Mixed-halide bromine-iodine perovskite quantum dots (PeQDs) offer excellent spectral tunability for red PeLEDs, but surface defects promote halide migration and non-radiative recombination, reducing performance. To address this issue, a Ningbo University research team has developed an innovative post-treatment strategy employing pseudohalogen inorganic ligands in acetonitrile to simultaneously etch lead-rich surfaces and passivate defects in-situ.

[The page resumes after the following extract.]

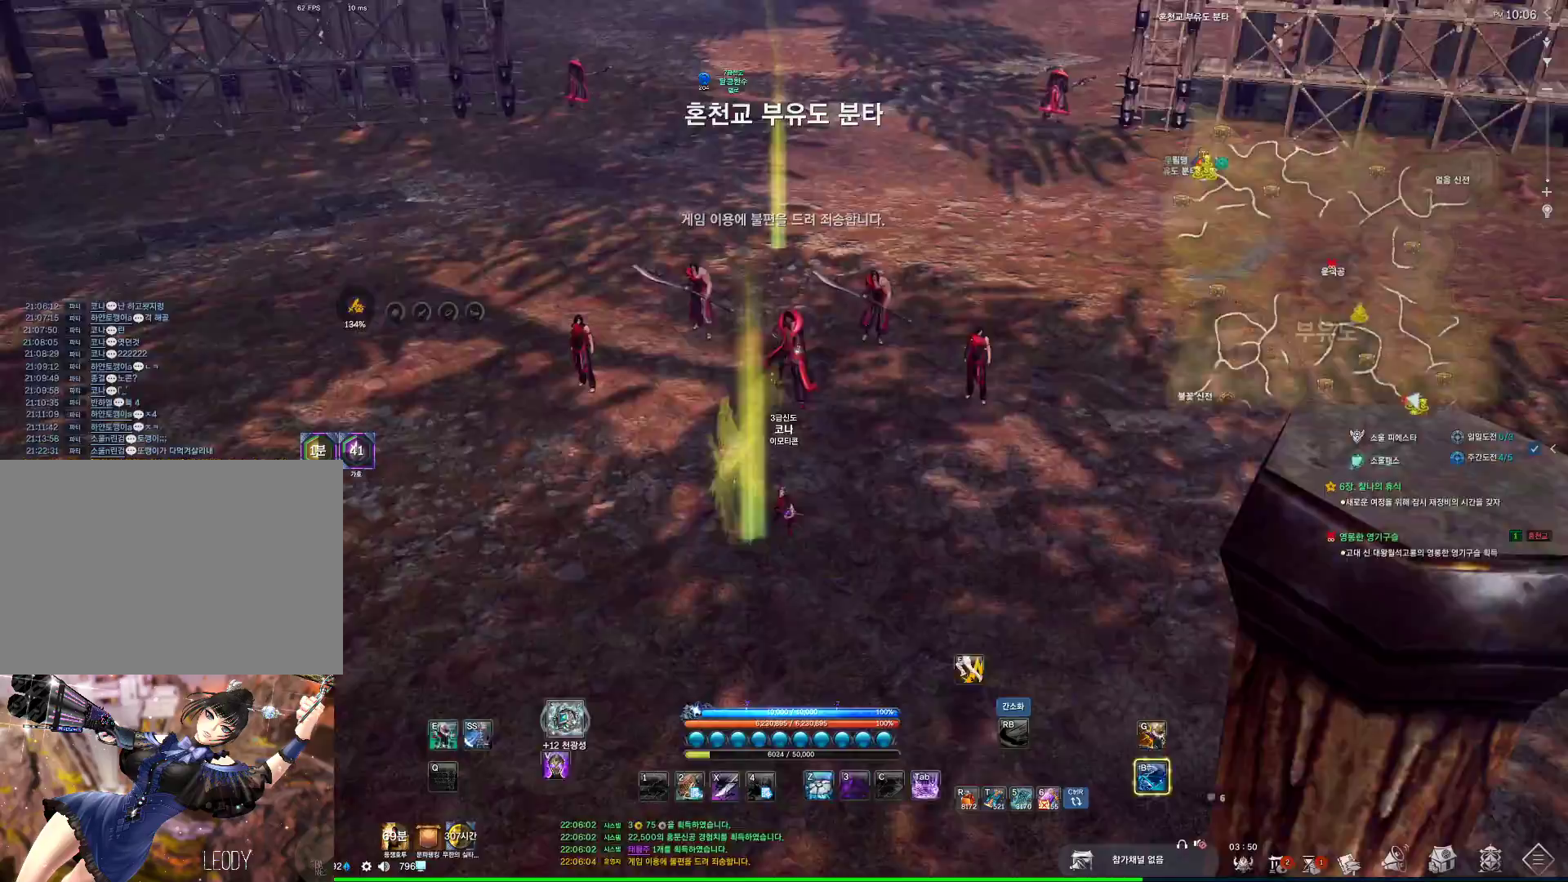
{"keys": ["alt"], "mouse": [], "events": [[134, "f", "up"], [267, "alt", "down"]]}
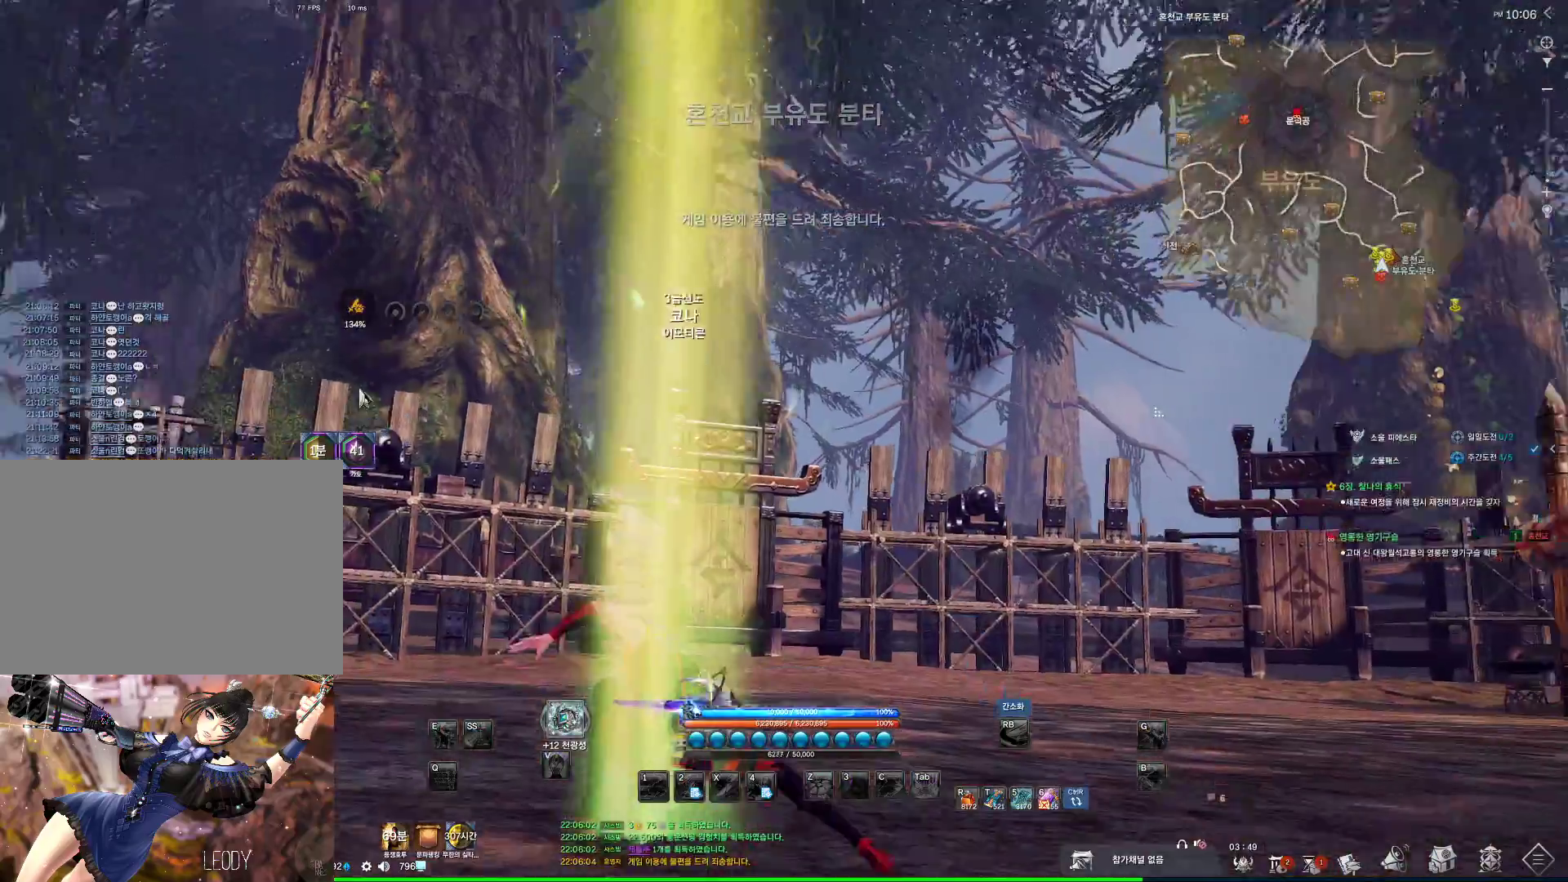
{"keys": ["alt"], "mouse": [], "events": []}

This method produces high-quality CsPb(Br/I)3 PeQDs with suppressed halide migration, enhanced photoluminescence quantum yield (PLQY), and improved film conductivity.
The post-treatment strategy uses short, strongly binding inorganic ligands (potassium thiocyanate (KSCN) and guanidinium thiocyanate (GASCN)) in acetonitrile to simultaneously etch lead-rich surfaces and passivate defects in CsPb(Br/I)3 PeQDs. Acetonitrile gently removes lead defects through strong Pb²⁺ coordination while preserving QD integrity, unlike polar solvents such as DMSO or DMF, which can damage PeQDs. KSCN and GASCN adsorb robustly to passivate uncoordinated Pb²⁺ sites, yielding high-quality PeQDs with enhanced PLQY, improved stability, and superior film conductivity.
Consequently, the team's spectrally stable champion PeLEDs achieved a peak external quantum efficiency (EQE) of 22.1%, one of the highest reported for mixed-halide CsPb(Br/I)3 PeQDs, representing a significant advancement in perovskite optoelectronics.